D- Temyiz Evresi ve Direnme; Hüküm, davacı vekilinin temyizi üzerine Özel Dairece yukarıya aynen alınan gerekçeyle bozulmuş, yerel mahkeme bu bozmaya karşı özetle; "benzer bir konuda verilmiş Uyuşmazlık Mahkemesi kararı ile, tasarruf kesintileri ve nemaların ödenmesi istemi ile açılan davaların idari yargı yerinde çözümlenmesi gerekeceğinin belirtilmiş olduğunu''gerekçesiyle direnme kararı vermiştir.
E- Maddi Olay: Davalı Belediye Başkanlığı işyerinde hizmet akdiyle çalışmış olan davacının ücretinden zorunlu tasarruf kesintileri yapılarak, işveren katkı payları ile birlikte tasarrufu teşvik hesabına yatırılmadığı ve bu kapsamda bir nema ödemesinin bulunmadığı, davalı SSK'nın kesinti ve katkı paylarının tahsili amacıyla icra takibine başladığı olgusudur.
F- Gerekçe; 2247 sayılı Uyuşmazlık Mahkemesinin Kuruluş ve İşleyişi Hakkındaki Kanunun 30. maddesinde belirtilen ilke kararları dışında, Uyuşmazlık Mahkemesi 'nin görev uyuşmazlıklarını gidermek için verdiği kararlar sadece ilgili yargı mercileri yönünden bağlayıcı olacağından, mahkemenin bu yöne ilişkin gerekçesi yerinde değildir.
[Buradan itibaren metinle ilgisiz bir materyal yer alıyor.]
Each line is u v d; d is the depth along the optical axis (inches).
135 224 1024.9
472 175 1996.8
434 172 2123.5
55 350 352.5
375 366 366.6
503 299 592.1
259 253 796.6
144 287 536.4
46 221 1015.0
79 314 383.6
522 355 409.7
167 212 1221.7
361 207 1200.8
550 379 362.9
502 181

Dava hukuki nitelikçe, tasarruf kesintileri ve nema tutarlarından oluşan alacağın ödenmesine, diğer bir anlatımla, davalıların kanundan kaynaklanan yükümlülüklerini yerine getirmemeleri nedeniyle davacının uğramış olduğu zararın giderimine yöneliktir. Bu yönüyle davanın yasal dayanağı, 4853 sayılı Çalış.anların Tasarruflarını Teşvik Hesabının Tasfiyesi ve Bu Hesaptan Yapılacak Ödemelere Dair Kanunun 8. maddesi "Süresinde ödenmeyen tasarruf kesintileri ve katkı payları" kenar başlıklı anılan maddede;
"3417 sayılı Kanun hükümlerine göre, ücretlerden yapmaları gereken tasarruf kesintileri ile katkı paylarını süresi içinde ilgililer adına açılmış bulunan Tasarrufu Teşvik Hesaplarına yatırmayan işverenlerden; yatırılması gereken miktarlar ile gecikme zammı, resen veya ilgili/erin başvurusu halinde Sosyal Sigortalar Kurumunca 506 sayılı Sosyal Sigortalar Kanununun primlerin tahsiline ilişkin hükümleri dairesinde tahsil olunarak T. C. Ziraat Bankası şubelerindeki ilgili Tasarrufu Teşvik Hesaplarına yatırılır.
3417 sayılı Kanunun mülga 2 nci maddesinin birinci fıkrasının (a) ve (e) bentleri kapsamındaki personelin aylık ve ücretlerinden tasarruf kesinti/eri ile Devlet ve işveren katkılarını süresi içinde ilgililer adına açılmış bulunan Tasarrufu Teşvik Hesaplarına yatırmayan kurumlar, yatırılması gereken miktarların resen veya ilgililerin başvurusu halinde yasal faiziyle birlikte T. C. Ziraat Bankası şubelerindeki ilgili Tasarrufu Teşvik Hesaplarına yatırılmasından sorumludurlar. "
Hükmü yer almaktadır.
Somut olayda, davalıların maddede öngörülen yükümlülükleri yerine getirmedikleri, giderek davacıyı zarara uğrattıkları uyuşmazlık konusu değildir. Uyuşmazlık, görevli yargı yerinin belirlenmesi noktasında toplanmakta olup, uyuşmazlığın çözümü, taraflar arasındaki hukuki ilişkinin niteliğinin belirlenmesini zorunlu kılmaktadır.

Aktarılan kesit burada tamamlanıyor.